Les ressorts de la conquête : de l’ivresse guerrière destructrice au dessein civilisateur

Dans le premier chapitre intitulé « La démolition du héros à l’antique », Pierre Briant montre combien la condamnation des guerres de conquête et celle de la cruauté et du despotisme parcourent un nombre important de textes sur Alexandre, qu’ils s’inspirent de Quinte-Curce ou bien dénoncent l’influence pernicieuse de ce dernier sur les princes qui le lisent (par exemple Volney, puis Voltaire dans l’Histoire de Charles XII). Elles s’associent à la promotion d’une image nouvelle du prince : celui qui épargne le sang et gouverne avec sagesse, apporte paix, prospérité et justice. La charge contre Alexandre, devenu un contre-exemple, un repoussoir, se fait particulièrement lourde chez Bossuet, Rollin ou Sainte-Croix. Les philosophes, qui certes condamnent parfois aussi le Macédonien, exploitent en revanche l’ambivalence de son image héritée avant tout pour imposer a contrario la figure d’un conquérant civilisateur, porteur de bienfaits pour le genre humain, en célébrant le dessein raisonné qui l’inspire dans ses conquêtes, ses fondations urbaines, ses voyages d’exploration et son ouverture de voies et de connaissances nouvelles pour le progrès de l’esprit humain. Si Voltaire énonce déjà quelques uns de ces éléments, c’est surtout Montesquieu qui impose une interprétation nouvelle de la conquête macédonienne : celle d’une conquête réfléchie, résultat d’un projet cohérent, d’une stratégie d’alliance avec les peuples vaincus et d’union des Indes avec l’Occident par le commerce, si bien que la guerre serait rachetée par ses conséquences positives.

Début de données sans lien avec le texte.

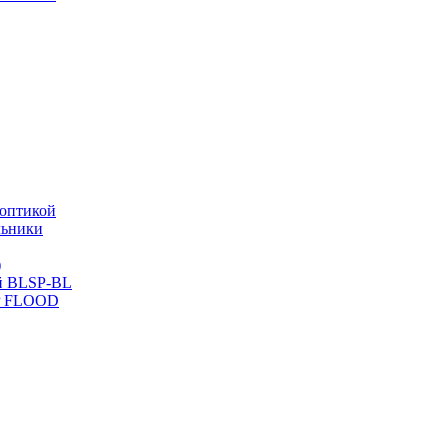
оптикой
льники
)
й BLSP-BL
P FLOOD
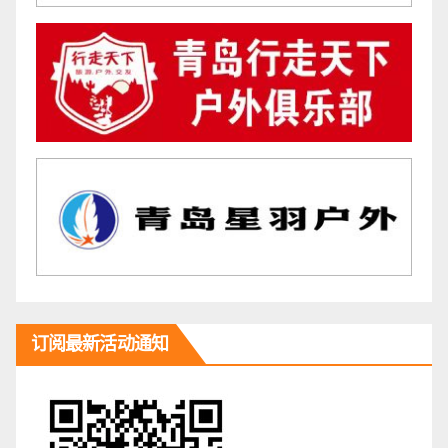
订阅最新活动通知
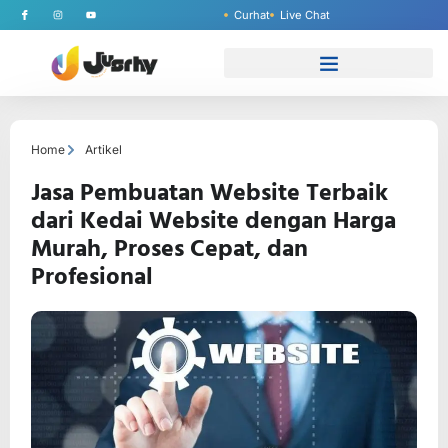
Curhat
Live Chat
Home
Artikel
Jasa Pembuatan Website Terbaik
dari Kedai Website dengan Harga
Murah, Proses Cepat, dan
Profesional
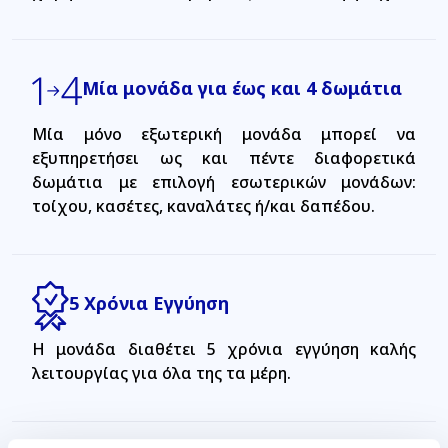
Μία μονάδα για έως και 4 δωμάτια
Μία μόνο εξωτερική μονάδα μπορεί να
εξυπηρετήσει ως και πέντε διαφορετικά
δωμάτια με επιλογή εσωτερικών μονάδων:
τοίχου, κασέτες, καναλάτες ή/και δαπέδου.
5 Χρόνια Εγγύηση
Η μονάδα διαθέτει 5 χρόνια εγγύηση καλής
λειτουργίας για όλα της τα μέρη.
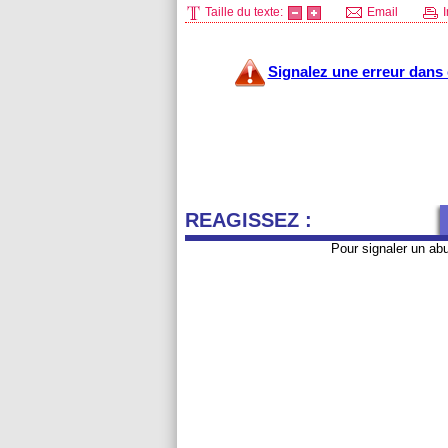
Taille du texte:
Email
I
Signalez une erreur dans c
REAGISSEZ :
Pour signaler un ab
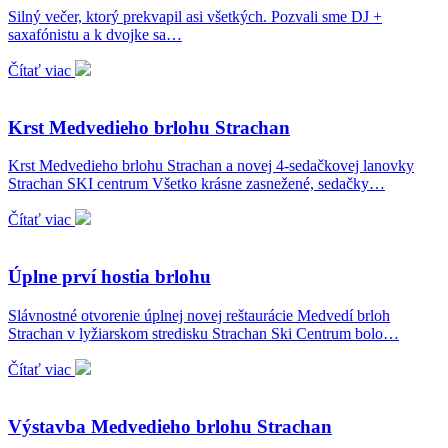
Silný večer, ktorý prekvapil asi všetkých. Pozvali sme DJ +
saxafónistu a k dvojke sa…
Čítať viac
Krst Medvedieho brlohu Strachan
Krst Medvedieho brlohu Strachan a novej 4-sedačkovej lanovky
Strachan SKI centrum Všetko krásne zasnežené, sedačky…
Čítať viac
Úplne prví hostia brlohu
Slávnostné otvorenie úplnej novej reštaurácie Medvedí brloh
Strachan v lyžiarskom stredisku Strachan Ski Centrum bolo…
Čítať viac
Výstavba Medvedieho brlohu Strachan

Ces deux grandes lignes d’interprétation, la condamnation des conquêtes par les moralistes chrétiens et le modèle philosophique du roi stratège et bienfaiteur, coexistent tout au long du XVIIIe siècle avec des images héroïques d’Alexandre qui célèbrent encore et toujours l’ivresse des batailles, leur violence puis la magnanimité du vainqueur, notamment vis-à-vis des princesses perses, et qui visent souvent à appuyer des ambitions politiques et à nourrir les parallèles avec plusieurs souverains ou princes, Louis XIV, le duc d’Enghien ou Pierre le Grand. Ces images héroïques positives sont particulièrement illustrées par les œuvres théâtrales, qui constituent une nouveauté dans l’exploitation de la figure d’Alexandre, puisque c’est à partir du XVIe siècle, mais surtout aux XVIIe et XVIIIe siècles qu’Alexandre entre sur la scène dramatique européenne (théâtre, ballet et opéra) et cette production dramatique ne cesse de se renforcer durant toute la période. C. Grell et C. Michel en ont réalisé une étude pionnière, que cite Pierre Briant. Le XVIIe siècle voit aussi la création d’œuvres picturales, parmi lesquelles Pierre Briant mentionne au premier chef celles de Le Brun, mais aussi celles de Valenciennes. Des études restent à mener sur ces œuvres dramatiques qui en Europe diffusent largement la renommée d’Alexandre ; sur les représentations picturales et leurs enjeux, mentionnons les ouvrages de Thomas Kirchner, et notamment Le héros épique : peinture d’histoire et politique artistique dans la France du XVIIe siècle, Paris, 2008.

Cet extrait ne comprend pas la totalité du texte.